A UC Berkeley and LBNL team shows that a focused continuous wave laser inside a Titan Krios sharpens phase contrast for the protein class that has long been cryo EM's blind spot, with a dual laser successor already in development at the Chan Zuckerberg Biohub.
A laser-driven phase plate installed on a cryo-electron microscope has pushed the technique past one of its oldest limits: imaging small proteins, a class that makes up roughly 90 percent of the human proteome and includes many drug targets that were structurally invisible until now. In a paper published in Science, physicist Holger Mueller and colleagues at UC Berkeley and Lawrence Berkeley National Laboratory show that driving a continuous-wave laser directly into a transmission electron microscope sharpens phase contrast for proteins that conventional cryo-EM struggles to resolve.

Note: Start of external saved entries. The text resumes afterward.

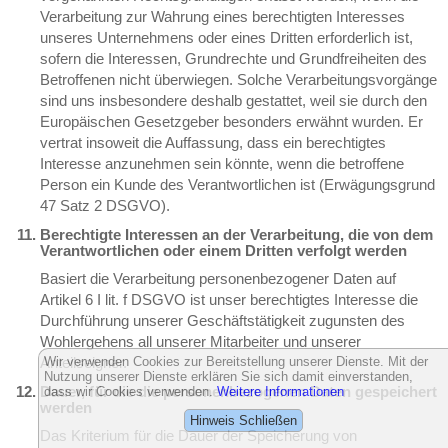
Verarbeitung zur Wahrung eines berechtigten Interesses
unseres Unternehmens oder eines Dritten erforderlich ist,
sofern die Interessen, Grundrechte und Grundfreiheiten des
Betroffenen nicht überwiegen. Solche Verarbeitungsvorgänge
sind uns insbesondere deshalb gestattet, weil sie durch den
Europäischen Gesetzgeber besonders erwähnt wurden. Er
vertrat insoweit die Auffassung, dass ein berechtigtes
Interesse anzunehmen sein könnte, wenn die betroffene
Person ein Kunde des Verantwortlichen ist (Erwägungsgrund
47 Satz 2 DSGVO).
Berechtigte Interessen an der Verarbeitung, die von dem
Verantwortlichen oder einem Dritten verfolgt werden
Basiert die Verarbeitung personenbezogener Daten auf
Artikel 6 I lit. f DSGVO ist unser berechtigtes Interesse die
Durchführung unserer Geschäftstätigkeit zugunsten des
Wohlergehens all unserer Mitarbeiter und unserer
Wir verwenden Cookies zur Bereitstellung unserer Dienste. Mit der
Anteilseigner.
Nutzung unserer Dienste erklären Sie sich damit einverstanden,
Dauer, für die die personenbezogenen Daten gespeichert
dass wir Cookies verwenden.
Weitere Informationen
werden
Hinweis Schließen
Das Kriterium für die Dauer der Speicherung von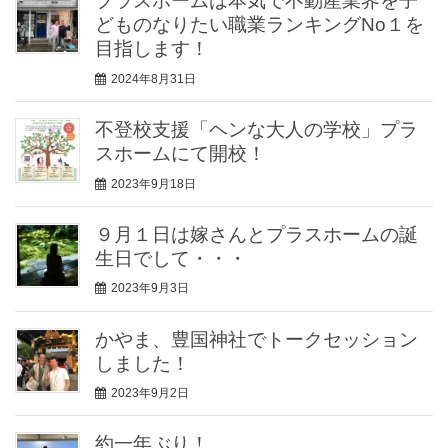
プラスホームは本気で不動産業界を子
どものなりたい職業ランキングNo１を
目指します！
2024年8月31日
不登校支援「ヘンな大人の学校」プラ
スホームにて開校！
2023年9月18日
９月１日は嫁さんとプラスホームの誕
生日でして・・・
2023年9月3日
かやま、豊国神社でトークセッション
しました！
2023年9月2日
約一年ぶり！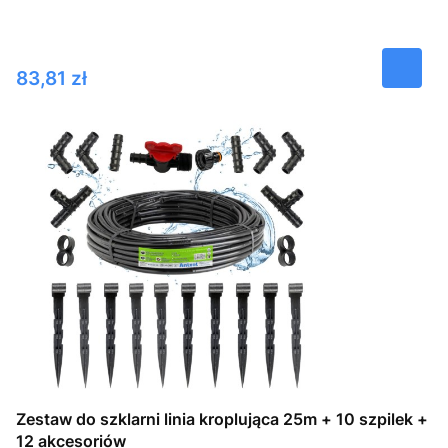
Cena
83,81 zł
Zestaw do szklarni linia kroplująca 25m + 10 szpilek +
12 akcesoriów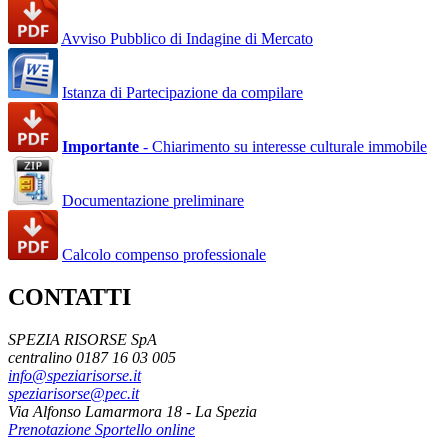
Avviso Pubblico di Indagine di Mercato
Istanza di Partecipazione da compilare
Importante
- Chiarimento su interesse culturale immobile
Documentazione preliminare
Calcolo compenso professionale
CONTATTI
SPEZIA RISORSE SpA
centralino 0187 16 03 005
info@speziarisorse.it
speziarisorse@pec.it
Via Alfonso Lamarmora 18 - La Spezia
Prenotazione Sportello online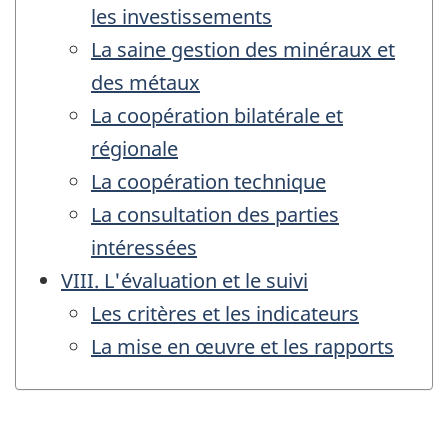
les investissements
La saine gestion des minéraux et
des métaux
La coopération bilatérale et
régionale
La coopération technique
La consultation des parties
intéressées
VIII. L'évaluation et le suivi
Les critères et les indicateurs
La mise en œuvre et les rapports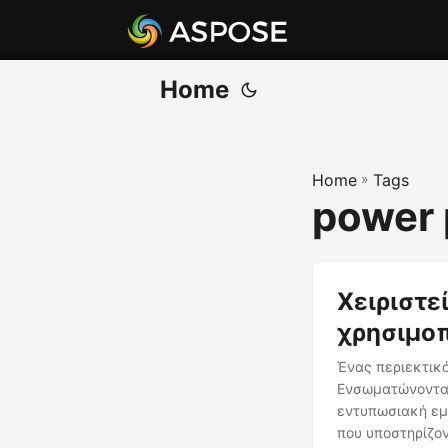
Home
Home
»
Tags
power 
Χειριστε
χρησιμοπ
Ένας περιεκτικό
Ενσωματώνοντας 
εντυπωσιακή εμπ
που υποστηρίζον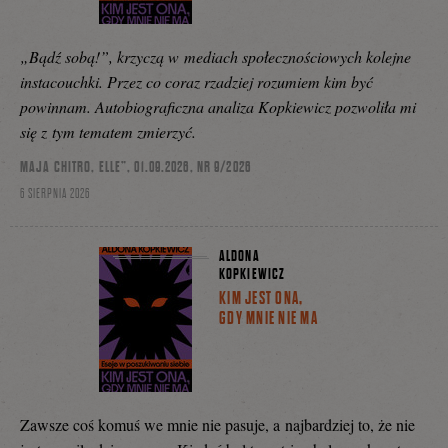
„Bądź sobą!”, krzyczą w mediach społecznościowych kolejne
instacouchki. Przez co coraz rzadziej rozumiem kim być
powinnam. Autobiograficzna analiza Kopkiewicz pozwoliła mi
się z tym tematem zmierzyć.
MAJA CHITRO, ELLE”, 01.09.2026, NR 9/2026
6 SIERPNIA 2026
ALDONA
KOPKIEWICZ
KIM JEST ONA,
GDY MNIE NIE MA
Zawsze coś komuś we mnie nie pasuje, a najbardziej to, że nie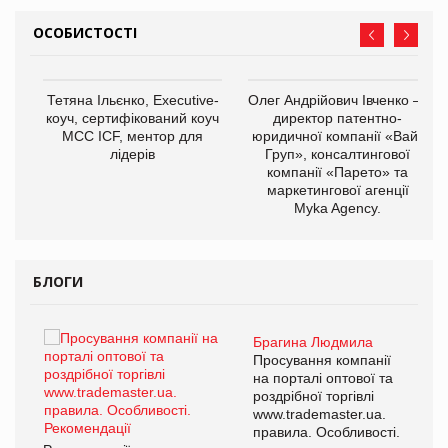
ОСОБИСТОСТІ
,
Тетяна Ільєнко, Executive-
Олег Андрійович Івченко —
ОВ
коуч, сертифікований коуч
директор патентно-
МСС ICF, ментор для
юридичної компанії «Вайз
лідерів
Груп», консалтингової
компанії «Парето» та
маркетингової агенції
Myka Agency.
БЛОГИ
Брагина Людмила
ї
Просування компанії
а
на порталі оптової та
роздрібної торгівлі
www.trademaster.ua.
і.
правила. Особливості.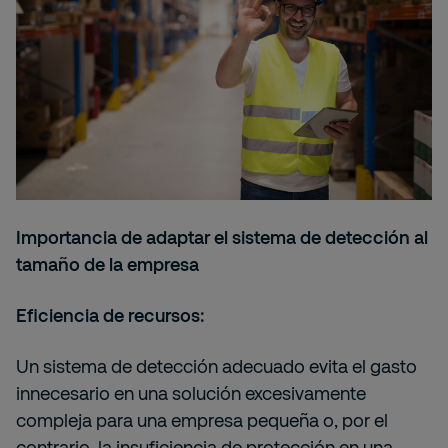
Importancia de adaptar el sistema de detección al
tamaño de la empresa
Eficiencia de recursos:
Un sistema de detección adecuado evita el gasto
innecesario en una solución excesivamente
compleja para una empresa pequeña o, por el
contrario, la insuficiencia de protección en una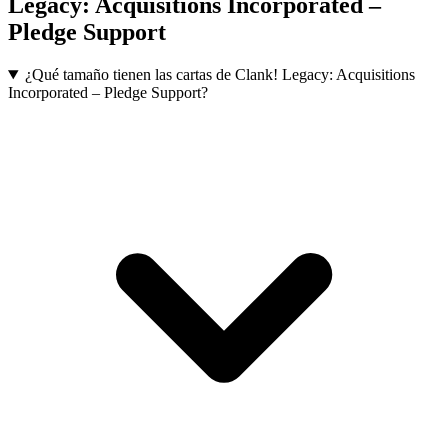
Legacy: Acquisitions Incorporated –
Pledge Support
¿Qué tamaño tienen las cartas de Clank! Legacy: Acquisitions
Incorporated – Pledge Support?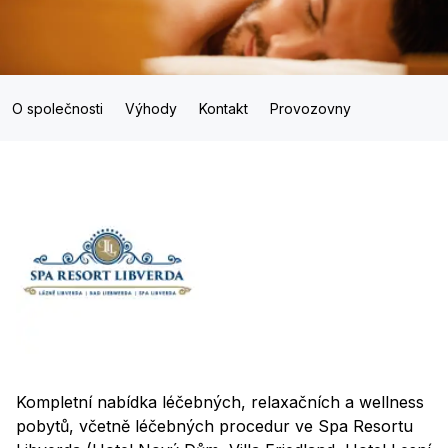
O společnosti
Výhody
Kontakt
Provozovny
Kompletní nabídka léčebných, relaxačních a wellness
pobytů, včetně léčebných procedur ve Spa Resortu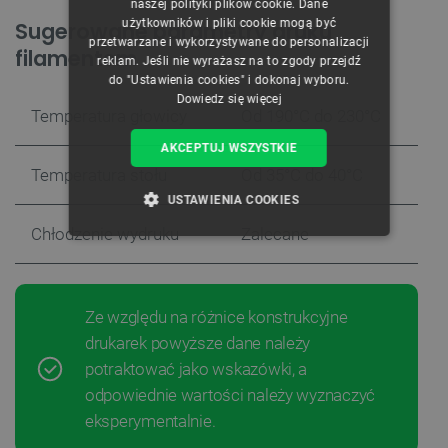
naszej polityki plików cookie. Dane
GERMAN
użytkowników i pliki cookie mogą być
Sugerowane parametry druku
przetwarzane i wykorzystywane do personalizacji
filamentem
reklam. Jeśli nie wyrażasz na to zgody przejdź
do "Ustawienia cookies" i dokonaj wyboru.
Dowiedz się więcej
Temperatura głowicy
Od 190°C do 230°C
AKCEPTUJ WSZYSTKIE
Temperatura stołu
Od 35°C do 40°C
USTAWIENIA COOKIES
Chłodzenie wydruku
Zalecane
NIEZBĘDNE
WYDAJNOŚĆ
TARGETOWANIE
Ze względu na różnice konstrukcyjne
FUNKCJONALNOŚĆ
drukarek powyższe dane należy
potraktować jako wskazówki, a
odpowiednie wartości należy wyznaczyć
eksperymentalnie.
Niezbędne
Wydajność
Targetowanie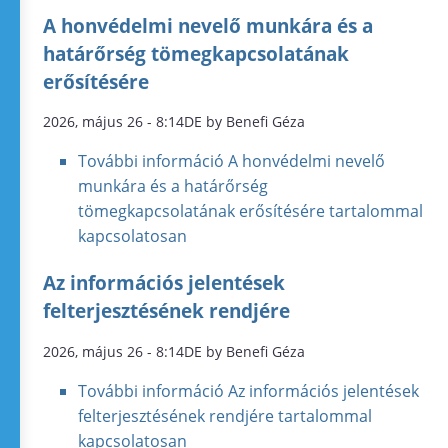
A honvédelmi nevelő munkára és a
határőrség tömegkapcsolatának
erősítésére
2026, május 26 - 8:14DE by Benefi Géza
További információ
A honvédelmi nevelő
munkára és a határőrség
tömegkapcsolatának erősítésére tartalommal
kapcsolatosan
Az információs jelentések
felterjesztésének rendjére
2026, május 26 - 8:14DE by Benefi Géza
További információ
Az információs jelentések
felterjesztésének rendjére tartalommal
kapcsolatosan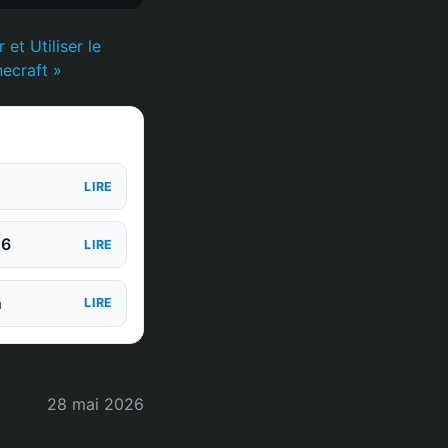
t Utiliser le
ecraft »
LIRE
26
LIRE
n
LIRE
28 mai 2026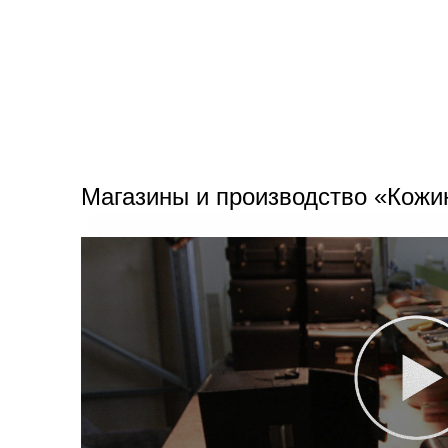
Магазины и производство «Кожи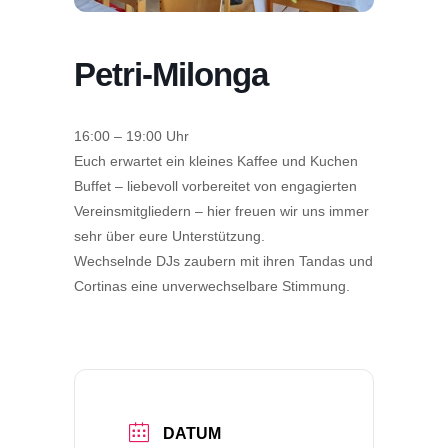
Petri-Milonga
16:00 – 19:00 Uhr
Euch erwartet ein kleines Kaffee und Kuchen
Buffet – liebevoll vorbereitet von engagierten
Vereinsmitgliedern – hier freuen wir uns immer
sehr über eure Unterstützung.
Wechselnde DJs zaubern mit ihren Tandas und
Cortinas eine unverwechselbare Stimmung.
DATUM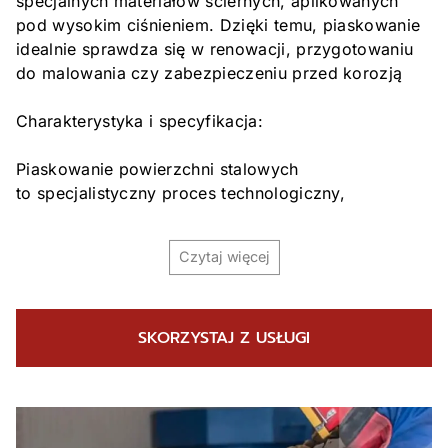
specjalnych materiałów ściernych, aplikowanych
pod wysokim ciśnieniem. Dzięki temu, piaskowanie
idealnie sprawdza się w renowacji, przygotowaniu
do malowania czy zabezpieczeniu przed korozją
Charakterystyka i specyfikacja:
Piaskowanie powierzchni stalowych
to specjalistyczny proces technologiczny,
który pozwala na skuteczne i precyzyjne
oczyszczenie elementów stalowych. Dzięki
Czytaj więcej
zastosowaniu materiałów ściernych (np. piasku
kwarcowego, korundu czy szklanych mikrokulek)
pod wysokim ciśnieniem, proces ten usuwa rdzę,
SKORZYSTAJ Z USŁUGI
resztki starych powłok lakierniczych oraz inne
zanieczyszczenia, które mogą wpływać na estetykę
i trwałość stali. Odpowiednio przygotowana
powierzchnia stalowa, pozbawiona nierówności
i zanieczyszczeń, zapewnia doskonałą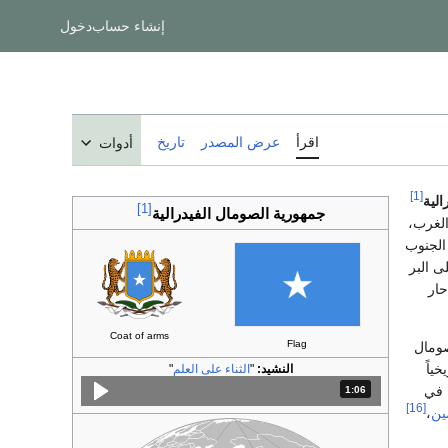
إنشاء حساب
دخول
اقرأ
عرض المصدر
تاريخ
أدوات
[1]
الية
[1]
جمهورية الصومال الفيدرالية
لغرب،
لجنوب
 البر
حار
Coat of arms
Flag
صومال
خياً
النشيد:
"
الثناء على العلم
"
 في
1:06
المدة: دقائق و 6 ثواني.
[16]
ين
،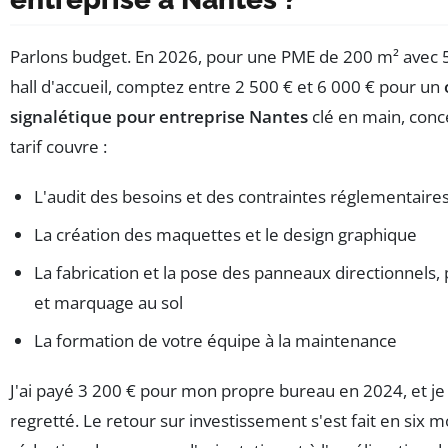
Parlons budget. En 2026, pour une PME de 200 m² avec 5
hall d'accueil, comptez entre 2 500 € et 6 000 € pour un
signalétique pour entreprise Nantes
clé en main, conc
tarif couvre :
L'audit des besoins et des contraintes réglementaire
La création des maquettes et le design graphique
La fabrication et la pose des panneaux directionnels,
et marquage au sol
La formation de votre équipe à la maintenance
J'ai payé 3 200 € pour mon propre bureau en 2024, et je 
regretté. Le retour sur investissement s'est fait en six mo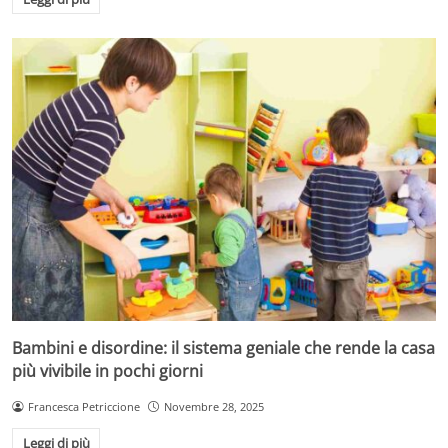
Bambini e disordine: il sistema geniale che rende la casa
più vivibile in pochi giorni
Francesca Petriccione
Novembre 28, 2025
Leggi di più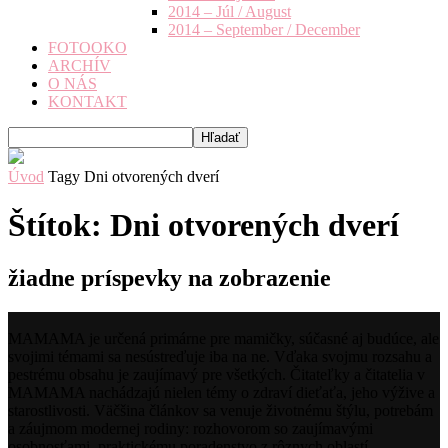
2014 – Júl / August
2014 – September / December
FOTOOKO
ARCHÍV
O NÁS
KONTAKT
Úvod
Tagy
Dni otvorených dverí
Štítok: Dni otvorených dverí
žiadne príspevky na zobrazenie
MAMAMA je určená primárne pre mamičky, súčasné aj budúce, ale
svojimi témami sa nesústreďuje iba na ne. Vďaka svojmu rozsahu a
pestrému obsahu je zaujímavý pre všetkých. Čitateľky a čitatelia v
MAMAMA nachádzajú nielen témy o zdraví dieťaťa, jeho výžive a
starostlivosti. Väčšina článkov sa venuje životnému štýlu, potrebám
a záujmom modernej rodiny: rozhovorom so zaujímavými
osobnosťami, praktickému poradenstvo z rôznych oblastí,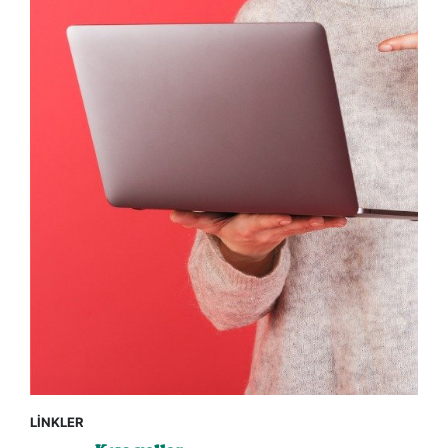
LİNKLER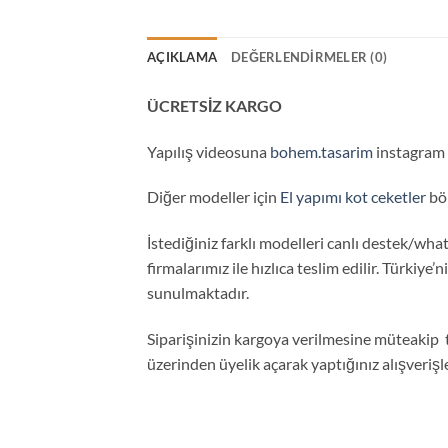
AÇIKLAMA
DEĞERLENDIRMELER (0)
ÜCRETSİZ KARGO
Yapılış videosuna
bohem.tasarim
instagram s
Diğer modeller için
El yapımı kot ceketler
böl
İstediğiniz farklı modelleri canlı destek/what
firmalarımız ile hızlıca teslim edilir. Türkiye’
sunulmaktadır.
Siparişinizin kargoya verilmesine müteakip 
üzerinden üyelik açarak yaptığınız alışveriş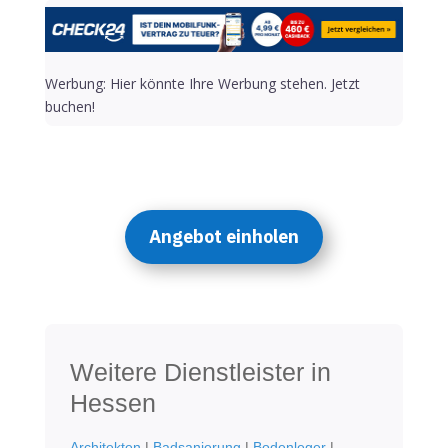
Werbung: Hier könnte Ihre Werbung stehen. Jetzt
buchen!
Angebot einholen
Weitere Dienstleister in
Hessen
Architekten
|
Badsanierung
|
Bodenleger
|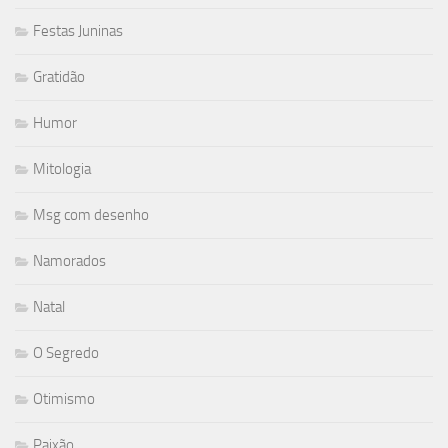
Festas Juninas
Gratidão
Humor
Mitologia
Msg com desenho
Namorados
Natal
O Segredo
Otimismo
Paixão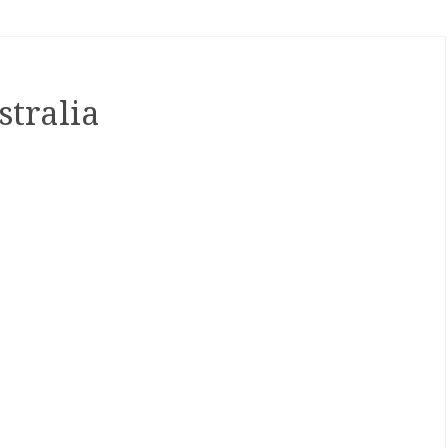
stralia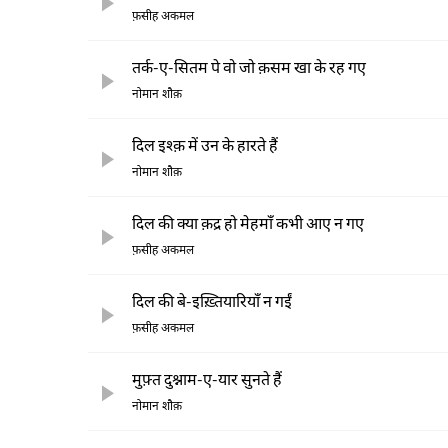
फ़सीह अकमल
तर्क-ए-सितम पे वो जो क़सम खा के रह गए
नोमान शौक़
दिल इश्क़ में उन के हारते हैं
नोमान शौक़
दिल की क्या क़द्र हो मेहमाँ कभी आए न गए
फ़सीह अकमल
दिल की बे-इख़्तियारियाँ न गईं
फ़सीह अकमल
मुफ़्त दुश्नाम-ए-यार सुनते हैं
नोमान शौक़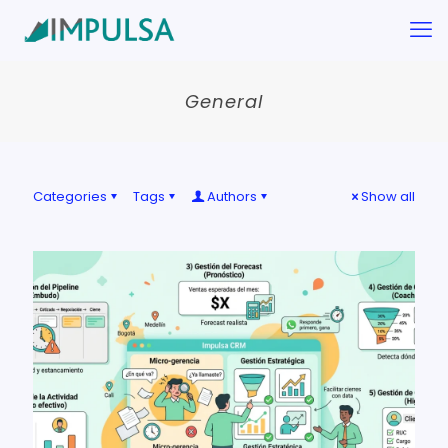
General
Categories
Tags
Authors
Show all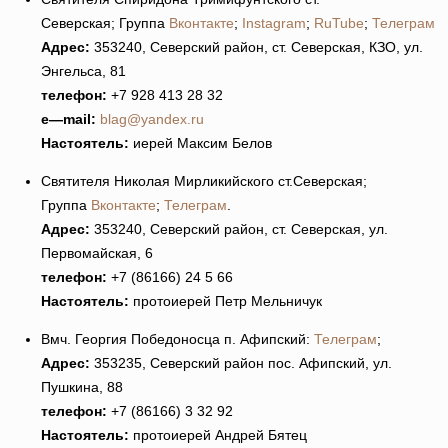
Северская; Группа
Вконтакте
;
Instagram
;
RuTube
;
Телеграм
Адрес:
353240, Северский район, ст. Северская, КЗО, ул.
Энгельса, 81
телефон:
+7 928 413 28 32
e
—
mail
:
blag@yandex.ru
Настоятель:
иерей Максим Белов
Святителя Николая Мирликийского ст.Северская;
Группа
Вконтакте
;
Телеграм
.
Адрес:
353240, Северский район, ст. Северская, ул.
Первомайская, 6
телефон:
+7 (86166) 24 5 66
Настоятель:
протоиерей Петр Мельничук
Вмч. Георгия Победоносца п. Афипский:
Телеграм
;
Адрес:
353235, Северский район пос. Афипский, ул.
Пушкина, 88
телефон:
+7 (86166) 3 32 92
Настоятель:
протоиерей Андрей Бятец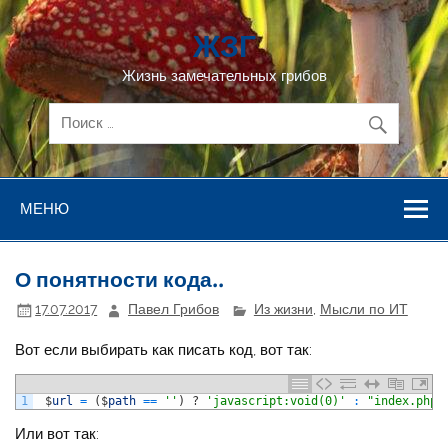
Перейти
к
ЖЗГ
содержимому
Жизнь замечательных грибов
МЕНЮ
О понятности кода..
17.07.2017
Павел Грибов
Из жизни
,
Мысли по ИТ
Вот если выбирать как писать код, вот так:
1
$
url
=
(
$
path
==
''
)
?
'javascript:void(0)'
:
"index.php?
Или вот так:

The advance matters because cryo-EM's signal-to-noise floor has kept proteins below roughly 70 kilodaltons mostly out of reach. Mueller's group, as reported in Genetic Engineering & Biotechnology News, describes a custom laser phase plate, or LPP, installed on a Thermo Fisher Titan Krios. The phase plate uses a beam the team characterizes as roughly 75 kilowatts of optical power focused to a few microns, intense enough to phase-shift the electrons themselves rather than relying on conventional defocus-based contrast.
Demonstrations on apoferritin and hemoglobin, two reference proteins routinely used to benchmark cryo-EM hardware, produced sharper structures, better recovery of information from early frames, improved particle picking, and cleaner 3D classification, all within standard defocus ranges and reconstruction pipelines. Those are the workflows structural-biology labs already run, so the gain arrives as a hardware insert rather than a methodological overhaul.
The practical reach is what gives the result more than a microscope tweak. Mueller's team is pushing toward imaging proteins as small as 17 kilodaltons, a size class that includes peptides, many hormones, and fragments of larger drug targets, and that has historically been cryo-EM's blind spot. The paper's claim is bounded: the demonstration set is two proteins, not a full proteome survey, and the gain shows up most clearly on small particles and noisy specimens. For large, well-behaved proteins, conventional cryo-EM may still be the right tool.
Independent reaction has been cautiously optimistic. At the Chan Zuckerberg Biohub, founding technical director of imaging Bridget Carragher and VP of imaging science Stephani Otte told GEN the laser-driven approach is "really exciting," particularly for cryo-electron tomography in crowded cellular contexts where contrast is hardest to recover. The Biohub group is already developing a dual-laser variant of the LPP, designed to reduce component wear and minimize optical aberrations, a sign that the technique is moving from one lab's prototype toward broader use, though the dual-laser system remains in development rather than deployed.
Mueller's own framing is the most useful guide to where the LPP fits. The phase plate matters most where cryo-EM has historically been weakest: small particles, and bad specimens, the ones that look blurry under standard imaging conditions. That is a precise, falsifiable claim. It also leaves open the larger question of throughput. The paper does not address how a high-power continuous-wave laser behaves in a facility that runs multiple samples per day, how often the phase plate needs realignment, or whether the technique transfers cleanly to microscopes other than the Titan Krios. Those are the watch items for the next round of work.
For structural biology, the immediate consequence is access. Proteins that were structurally invisible because they were too small, or too rare, or because the sample was too messy to defocus into legibility, now sit in a tool's working range. Whether that translates into new drug leads is a downstream question, but the upstream step, getting a clean structure in the first place, has just gotten easier for a specific and large class of targets.